Rapid developmentsinmolecular biology coupled with progress in biocomputing are empowering more and more biologists in their research, particularly geneticists. The processing of data from high-density DNA microarrays is now possible for most users and autozygosity mapping is a widely used method for the identification of recessively inherited disease genes using small consanguineous families. With the popular technique of exome sequencing, it is important to consider the possibility of concurrently defining autozygous regions and identifying possibly deleterious sequence variants, using data from a single sequencing experiment.

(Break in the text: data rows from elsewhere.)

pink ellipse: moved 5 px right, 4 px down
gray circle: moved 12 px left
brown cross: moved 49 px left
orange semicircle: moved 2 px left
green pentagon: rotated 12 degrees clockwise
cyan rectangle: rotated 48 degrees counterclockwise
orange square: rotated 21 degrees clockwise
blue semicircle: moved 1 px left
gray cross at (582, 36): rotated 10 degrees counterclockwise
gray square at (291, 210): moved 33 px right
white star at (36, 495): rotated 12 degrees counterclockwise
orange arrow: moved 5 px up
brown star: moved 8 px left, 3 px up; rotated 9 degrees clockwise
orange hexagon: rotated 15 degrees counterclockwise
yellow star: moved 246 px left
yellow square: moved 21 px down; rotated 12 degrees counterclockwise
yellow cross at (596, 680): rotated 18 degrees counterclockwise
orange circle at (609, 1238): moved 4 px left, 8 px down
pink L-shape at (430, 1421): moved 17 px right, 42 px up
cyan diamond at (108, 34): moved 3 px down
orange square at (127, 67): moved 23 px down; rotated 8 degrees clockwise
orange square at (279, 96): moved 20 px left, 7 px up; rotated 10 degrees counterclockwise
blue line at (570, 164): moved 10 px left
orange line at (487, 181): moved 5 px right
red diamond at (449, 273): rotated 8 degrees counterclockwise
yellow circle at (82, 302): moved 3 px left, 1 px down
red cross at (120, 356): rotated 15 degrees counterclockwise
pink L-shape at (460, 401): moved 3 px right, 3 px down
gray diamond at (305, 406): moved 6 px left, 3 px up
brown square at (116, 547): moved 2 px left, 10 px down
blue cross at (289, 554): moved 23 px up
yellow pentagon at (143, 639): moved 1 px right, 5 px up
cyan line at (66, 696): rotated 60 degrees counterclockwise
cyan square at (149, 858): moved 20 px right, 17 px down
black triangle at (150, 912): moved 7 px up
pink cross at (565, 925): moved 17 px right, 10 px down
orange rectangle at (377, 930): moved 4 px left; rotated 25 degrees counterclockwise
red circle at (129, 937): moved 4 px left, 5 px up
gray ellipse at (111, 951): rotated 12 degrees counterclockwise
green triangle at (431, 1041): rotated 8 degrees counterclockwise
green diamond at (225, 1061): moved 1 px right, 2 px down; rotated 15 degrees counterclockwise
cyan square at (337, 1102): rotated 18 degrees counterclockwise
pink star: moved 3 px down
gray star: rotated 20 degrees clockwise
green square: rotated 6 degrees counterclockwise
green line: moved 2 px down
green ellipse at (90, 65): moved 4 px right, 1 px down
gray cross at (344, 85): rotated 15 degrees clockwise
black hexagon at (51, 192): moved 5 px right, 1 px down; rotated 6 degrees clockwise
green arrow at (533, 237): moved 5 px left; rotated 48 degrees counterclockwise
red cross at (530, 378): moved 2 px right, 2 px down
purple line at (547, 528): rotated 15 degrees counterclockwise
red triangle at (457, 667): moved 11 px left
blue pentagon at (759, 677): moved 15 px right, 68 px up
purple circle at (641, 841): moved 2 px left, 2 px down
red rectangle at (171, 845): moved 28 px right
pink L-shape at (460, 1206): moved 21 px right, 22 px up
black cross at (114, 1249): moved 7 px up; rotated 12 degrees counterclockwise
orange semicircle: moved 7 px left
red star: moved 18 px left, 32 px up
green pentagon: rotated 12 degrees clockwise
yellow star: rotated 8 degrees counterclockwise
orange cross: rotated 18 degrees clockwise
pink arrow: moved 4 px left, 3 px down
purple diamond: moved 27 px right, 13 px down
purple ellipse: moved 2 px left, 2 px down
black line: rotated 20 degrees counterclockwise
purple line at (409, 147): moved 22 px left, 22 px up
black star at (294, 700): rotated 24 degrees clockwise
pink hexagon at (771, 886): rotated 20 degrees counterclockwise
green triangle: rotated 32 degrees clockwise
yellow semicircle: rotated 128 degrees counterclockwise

Carr et al. (Hum Mutat 34:50–56, 2013) have developed two programs that rapidly identify autozygous regions using whole exome sequence data. These applications can identify all possibly deleterious sequence variants within autozygous intervals. AgileVariantMapper uses genotypes of all positions found ab initio to be polymorphic by the analysis of exome sequence data, while AgileGenotyper deduces genotypes at over 0.5 million exonic positions found to be polymorphic in the 1000 Genomes Project data set. These programs derive their genotyping data either by the detection of all sequence variants or by the assessment of 0.53 million known polymorphic positions within each exome dataset. Using genotype data derived solely from exome sequencing, it is possible to identify the majority of autozygous regions found also by SNP microarray genotype data.
The authors acknowledge factors that might complicate analysis with these tools, including low read depth, uneven coding sequence distribution, or the existence of duplicated sequences that could interfere with the genotyping process. That said, the programs are clearly useful for allowing investigators to successfully use exome-based autozygosity mapping, while high-density microarrays could be necessary for precise delineation of autozygous regions, in particular very small ones.